(Collected data)

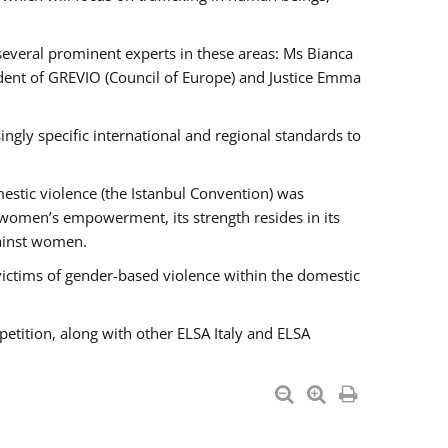
 several prominent experts in these areas: Ms Bianca
ent of GREVIO (Council of Europe) and Justice Emma
singly specific international and regional standards to
estic violence (the Istanbul Convention) was
 women’s empowerment, its strength resides in its
gainst women.
victims of gender-based violence within the domestic
petition, along with other ELSA Italy and ELSA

ACTION ITEM:
Please work out how many lines in the data include "women"; write that number only.

SOLUTION FOR THIS TASK:
2